# Need help

##### New member
Both of the problems you ask about have a variable in the denominator. A key step will be to multiply both sides by the denominator, in part to get the variable out of there. There's more to do here than just eliminate a coefficient.

But you are also doing things that don't accomplish what you claim. Does $$\displaystyle \frac{-4}{3k}\cdot-\frac{4}{3} = k$$ as you claim? Write it out this way, rather than in a column, and think carefully about it.
Could you give me an example please?

#### lev888

##### Full Member
Could you give me an example please?
Example of what?
Have you studied fraction multiplication and division?

##### New member
Example of what?
Have you studied fraction multiplication and division?
I just don’t understand what he’s saying

#### lev888

##### Full Member
I just don’t understand what he’s saying
Let's take an easy example. 4=8/x. First, can you figure out what x is without 'solving' the equation?

##### New member
So would I do this...
1. 4*k= (3/k)*k = 4K/3k=8
2.4k/3k divided by 4/3 is k/k and 8 divided by 4/3 = 6

##### New member
I am very confused

#### lev888

##### New member
I didn’t understand what you did with the first step

#### Dr.Peterson

##### Elite Member
Let's look at $$\displaystyle 4 = \frac{8}{x}$$.

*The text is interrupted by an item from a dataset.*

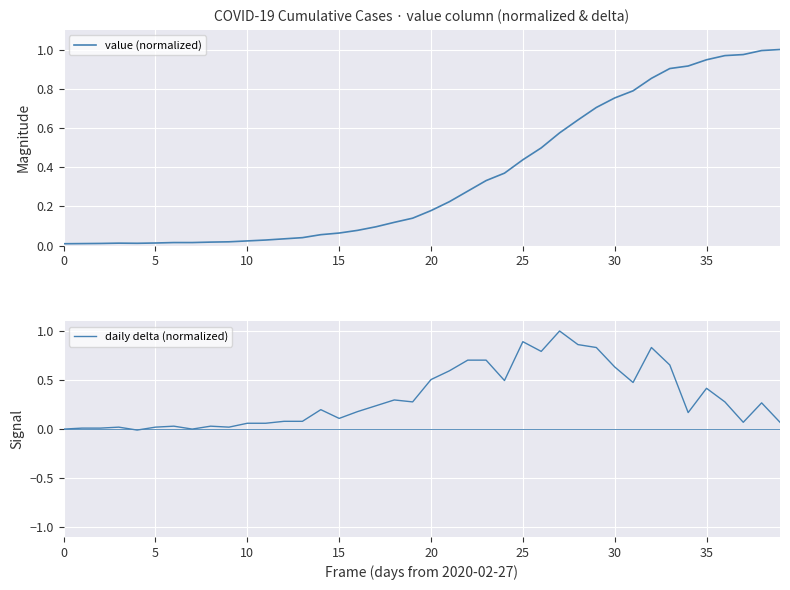

What is the maximum value shown in the chart?

1.0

We want to solve for x; but it is in the bottom of a fraction, which is not good. In order to undo that division by x, we multiply both sides by x. Since the right side is a fraction, it will be helpful to write x as the fraction x/1:

$$\displaystyle 4\cdot x = \frac{8}{x}\cdot\frac{x}{1}$$​

When we do that multiplication, the x cancels out:

$$\displaystyle 4x = \frac{8}{1}$$​

So we have $$\displaystyle 4x = 8$$.

Now, we want to get x by itself, so we have to undo the multiplication by 4; we do that by dividing by 4:

$$\displaystyle \frac{4x}{4} = \frac{8}{4}$$​

$$\displaystyle x = 2$$​

If you don't follow that, please tell us, again, where you are having trouble, and why.